Hopefully will look purity in a compute shader but for now must see if it technique feasible in .net app. Anyways if any more color insights that be appreciated. Thanks! :-)
If you have a function that maps frequency to RGB components, you can map an entire spectrum to RGB by integrating it. So if you have a few discrete lines in the spectrum, treat them as delta functions and the integral becomes the sum of their contributions. Notice that you may also have a continuous spectrum, like sunlight, in which case the integral is not exactly a finite sum (although it can still be approximated that way).

This makes me wonder: Would this give a principled way to convert from (something like, but not) HSV to RGB? Treat the color as a Gaussian distribution in the spectrum; hue is mean, saturation is variance, and brightness is the probability mass... Is this reasonable? Is anybody aware of a color model that works at all like this?

(EDIT: Actually, this may be a silly question; I'm checking out the CIE color model now; it's been a while since I've looked at it...)

(EDIT 2: Those conversions are all ugly and piecewise like I remember, which makes me actually wonder about this "simple" Gaussian idea... I shall play with this and see how well it matches what I normally think of as "hue," etc...)

(EDIT 3: But then how can you get violet if, as you shift the mean to the left, you only activate blue receptors? This doesn't give the desired cyclic property... unless (:-)): The retina is a discrete-time system, and high frequencies get aliased down to low frequencies; this would give the desired cyclic behavior. Holy shit; is this how it works?!)

(EDIT4: No, that doesn't make any sense physically. It's really best explained just by that low-frequency "bump" that the red receptors happen to have...)

(EDIT5: No, that too is wrong... That bump only exists in CIE XYZ, not CIE RGB; in CIE RGB there's actually a negative bump.)

[Edited by - Emergent on October 14, 2009 1:52:21 PM]
I suggest taking a look at CIE Luv.
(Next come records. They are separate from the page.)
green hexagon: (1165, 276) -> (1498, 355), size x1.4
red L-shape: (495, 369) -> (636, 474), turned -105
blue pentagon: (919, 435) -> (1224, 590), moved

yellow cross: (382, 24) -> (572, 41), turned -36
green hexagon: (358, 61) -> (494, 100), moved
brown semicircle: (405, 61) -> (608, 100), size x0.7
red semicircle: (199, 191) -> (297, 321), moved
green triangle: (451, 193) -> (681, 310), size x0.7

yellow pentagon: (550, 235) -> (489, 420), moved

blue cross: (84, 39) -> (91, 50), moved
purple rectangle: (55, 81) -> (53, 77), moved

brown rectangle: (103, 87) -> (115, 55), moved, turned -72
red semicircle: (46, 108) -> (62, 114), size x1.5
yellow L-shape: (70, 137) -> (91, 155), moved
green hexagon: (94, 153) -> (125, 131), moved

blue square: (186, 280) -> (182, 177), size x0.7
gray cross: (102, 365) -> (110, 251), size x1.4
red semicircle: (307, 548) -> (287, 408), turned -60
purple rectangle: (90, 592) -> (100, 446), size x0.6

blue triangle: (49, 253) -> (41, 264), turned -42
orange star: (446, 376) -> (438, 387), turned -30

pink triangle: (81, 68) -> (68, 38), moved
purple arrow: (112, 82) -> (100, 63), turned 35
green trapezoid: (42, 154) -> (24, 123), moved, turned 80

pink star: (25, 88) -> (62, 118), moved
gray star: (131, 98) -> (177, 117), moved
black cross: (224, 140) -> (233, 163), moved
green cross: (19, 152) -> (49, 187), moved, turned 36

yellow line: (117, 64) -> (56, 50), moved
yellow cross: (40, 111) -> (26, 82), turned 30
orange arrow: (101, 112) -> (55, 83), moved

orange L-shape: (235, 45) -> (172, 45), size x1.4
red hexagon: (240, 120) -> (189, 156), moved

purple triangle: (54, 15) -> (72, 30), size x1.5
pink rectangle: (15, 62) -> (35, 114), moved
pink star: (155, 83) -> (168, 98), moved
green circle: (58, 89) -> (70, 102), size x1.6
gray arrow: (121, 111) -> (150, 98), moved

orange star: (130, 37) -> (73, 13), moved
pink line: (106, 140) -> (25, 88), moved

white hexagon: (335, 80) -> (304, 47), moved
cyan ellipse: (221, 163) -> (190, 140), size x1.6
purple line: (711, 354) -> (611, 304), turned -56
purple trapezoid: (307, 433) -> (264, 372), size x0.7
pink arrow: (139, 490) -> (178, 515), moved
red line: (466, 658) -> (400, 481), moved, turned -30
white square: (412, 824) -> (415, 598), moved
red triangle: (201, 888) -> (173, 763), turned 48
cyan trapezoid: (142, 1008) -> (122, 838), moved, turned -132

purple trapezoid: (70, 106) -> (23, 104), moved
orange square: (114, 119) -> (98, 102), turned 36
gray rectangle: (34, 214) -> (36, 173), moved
The conversion to/from RGB is cheaper than HSV/HSL and LAB.
Quote:Original post by patw
I suggest taking a look at CIE Luv. The conversion to/from RGB is cheaper than HSV/HSL and LAB.


Thanks.

I do find all this CIE stuff confusing. Human perception is messy.

What would make much more sense to me is a description in terms of power spectral density functions and absorption spectra of S,M, and L cones. Then "true" color is a point in a Hilbert space; we only perceive this point's projection onto the 3d subspace spanned by the S,M, and L responses. Then a trichromatic light source can output any point in the Hilbert space spanned by the power spectral density functions of its red, green, and blue light sources, which is a different 3d subspace of the Hilbert space. Presumably these two subspaces intersect only in a 2d subspace, which is itself interesting. But in any event, if you want to produce a given S,M,L color, you just need to find the point on the subspace spanned by the R,G,B power spectra which projects to the correct S,M,L point -- which is a simple geometry problem... And it's all linear... which means that the fact that humans apparently find this nonlinear "hue" function important bothers me...
oh right INTEGRATION! :-)

Now need to dust off my rusty calculas :-) time to plot out the function and solve by paper. Thanks!!!!!